В подземелье
Пишу быстро, как рекомендует своим коллегам в своих статьях самый знаменитый писатель-беллетрист современности Дима Быков. Медленно, перебеляя страницу за страницей, писали только так называемые классики, то есть ископаемые. У них у всех были родовые имения, винокуренные заводы, тетушкины наследства, а некоторые даже работали вице-губернаторами. А какая там работа? Утром на пару часиков залетел в контору, попил чаю, поэкзекутировал над подчиненными - и пиши мемуары, эпопеи, сатирические произведения и пьесы, которые войдут в сокровищницу русского театра. Сапог для себя сами не чистили! Даже брились не сами!
Сегодняшнему писателю на размазывание чернил по бумаге времени нет.
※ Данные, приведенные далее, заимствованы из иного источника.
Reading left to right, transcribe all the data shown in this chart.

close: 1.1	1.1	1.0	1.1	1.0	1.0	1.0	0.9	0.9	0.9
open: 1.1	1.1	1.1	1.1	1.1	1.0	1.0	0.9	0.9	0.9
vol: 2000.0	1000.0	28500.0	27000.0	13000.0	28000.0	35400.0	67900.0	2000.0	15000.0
Он, по призыву Димы Быкова, работает в поте лица, сочиняет слоганы для придурков, которые идут на выборы в Думу, редактирует речи и статьи Жириновского, сторожит дачи олигархов, выдает справки в префектуре, если, конечно, свои творческие мозги совсем не затуманил алкоголем, издает романы богатых графоманов, которые мечтают остаться в народной памяти интеллигентами, а не грабителями с большой дороги. Да мало ли у современного писателя забот! В общем, чтобы остаться на плаву и продолжать трудовую вахту в творческом цехе, надо одно слово возле другого ставить с пулеметной скоростью. Да еще приглядывать за другими видами искусств, нет ли там поживы. Я лично прицелилась на драму - увлекательный жанр. Но лучше сегодня пока об этом не думать. Ах, Саня, "твой нос Перро и губ разрез дразнящий". Но отвлекаюсь, пора сосредоточиться.
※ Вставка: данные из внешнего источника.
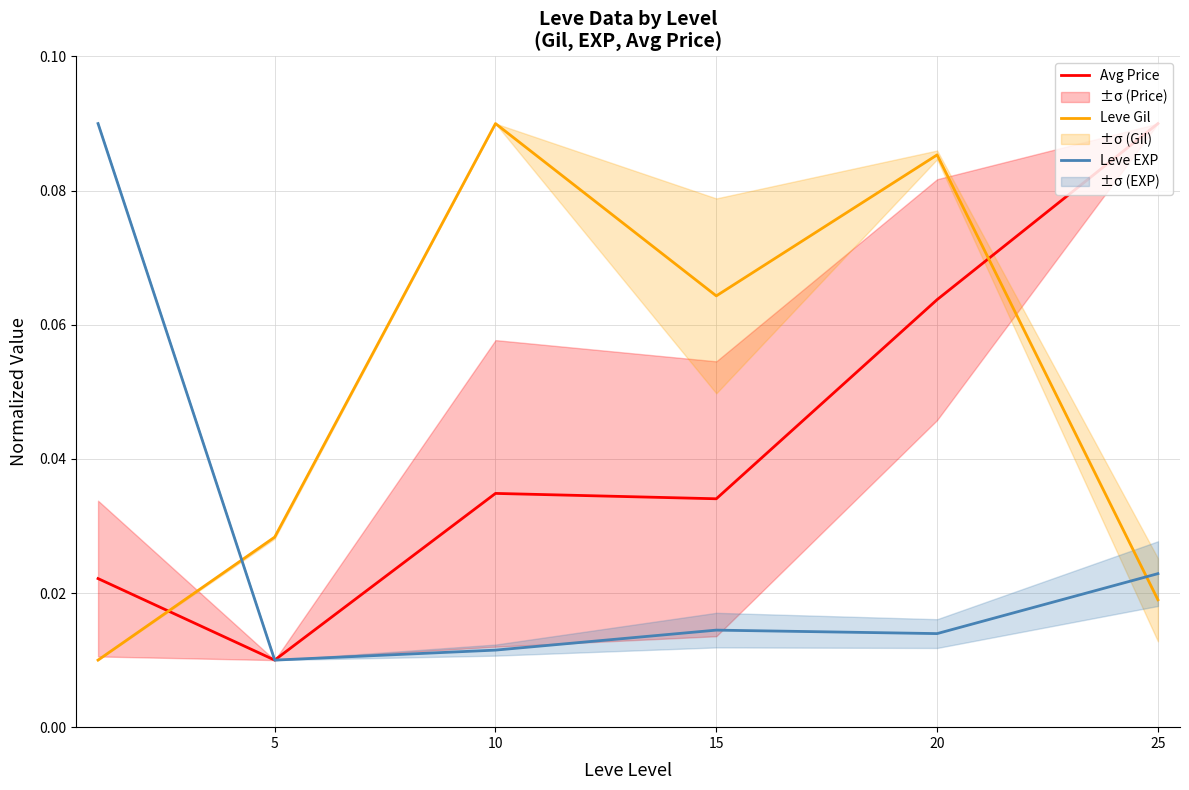

Where is Avg Price nearest to the value 0?

5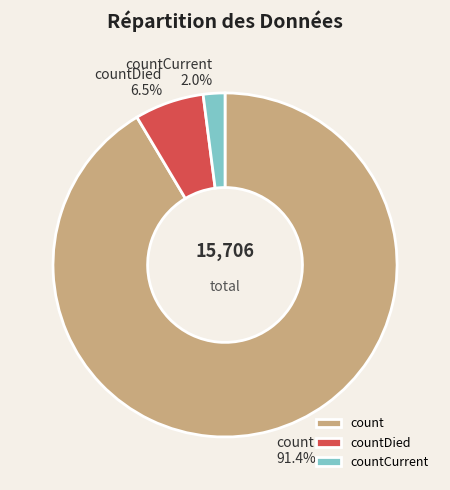

Rank the categories by value from highest to lowest.

count, countDied, countCurrent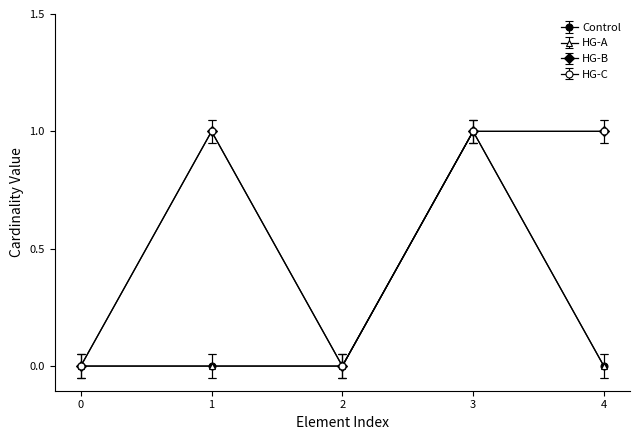

Which series has the largest total across all categories?

HG-B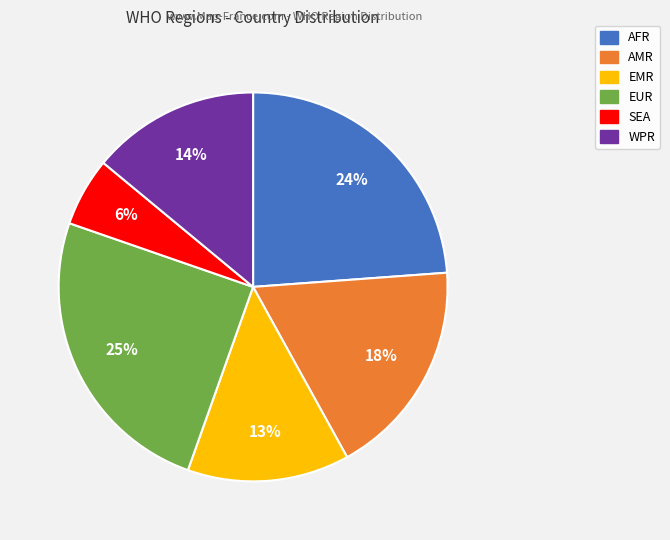

Which slice is the smallest?

SEA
Я, конечно, во все это скоростное творчество не очень верю, иначе увлекательно начинающиеся романы самого Димы обязательно дочитывала бы до конца. Чего-то со второй половины в его произведениях, да и в произведениях других мастеров быстрого и модного письма, происходит не то: будто из аэростата воздух выпустили, вот он и летит набитым мешком к земле, теряя летучесть. Со второй половины идет такая скучища. Тем не менее, советами маститого автора пользуюсь: стараюсь быстро думать и быстро сочинять.
У меня-то положение особенное: я, попросту говоря, меняю статус, из первой древнейшей профессии перехожу в почетную вторую. Мне каждый совет дорог. Уже приобрела некоторый жизненный опыт, так сказать, багаж, по крайней мере, у мужчин, этих зловонючих и похотливых козлов, досконально исследовала все этажи. Да и обращаться с ними умею, они у меня - будто дрессированные тигры. За свои кровные, собственным пинёнзы, получила высшее, заработанное в поте не только лица образование. Теперь пора свой этот опыт воплощать в духовные реалии. При социализме это бы назвали связью литературы с производством. Довольно точная формулировочка. Но это все, так сказать, лирические колеса, отступления, которые, как полагают исследователи, необходимы в большой литературе. Необходимы - пожалуйста!
Я недаром ранее отметила, что, пока сидела на бронзовой макушке Герцена, испытала приятный легкий холодок. Это, как я поняла, уже и тогда былые, как их думы, классики подавали сигнал, требовали меня для беседы и шалостей. А здесь, только я оказалась в комнате с таинственным портретом и целой историей жизни замечательного человека выклеенной на фанерных щитах, отчетливо почувствовала: зовут! У нас, у писателей, все на интуитивном уровне, на подсознании, лишь представишь себе что-то, оно тут же и воплощается. Как бы в голос верещит морская дудка, вроде той, на которой Саня дудел, когда на флоте старшиной служил!
Зовут? Иду, стремлюсь, лечу! Немедленно опять перевоплощаюсь, прижимаю сумочку к груди. Пробить бетонное перекрытие это тебе не металлическую решетку, здесь требуется уплотнение тела и духа. Сжимаюсь в комок, все атомы и молекулы перенапряжены. Нырок - и я в подвале. Отряхиваю пыль с платья, поправляю прическу.
Сразу же увидела картинку: сидят вокруг мои покойные, отдавшие Богу душу классики, будто нарисованные легким росчерком, в виде бесплотных теней. Монументальная сцена, вроде заседания Государственного совета от литературы. Только не где-нибудь посреди безвкусного и вульгарного новодела Большого кремлевского дворца с его сомнительной позолотой, итальянской клееной мебелью и кошмарными воспоминаниями, а в нашем институтском подвале. Не в том, который под главным зданием, где теперь находится библиотека, а в подвале более скромном, под заочным отделением. Я бы даже сказала, как у Толстого в Ясной Поляне, - под сводами. Меня, естественно, пока не видят, беседуют.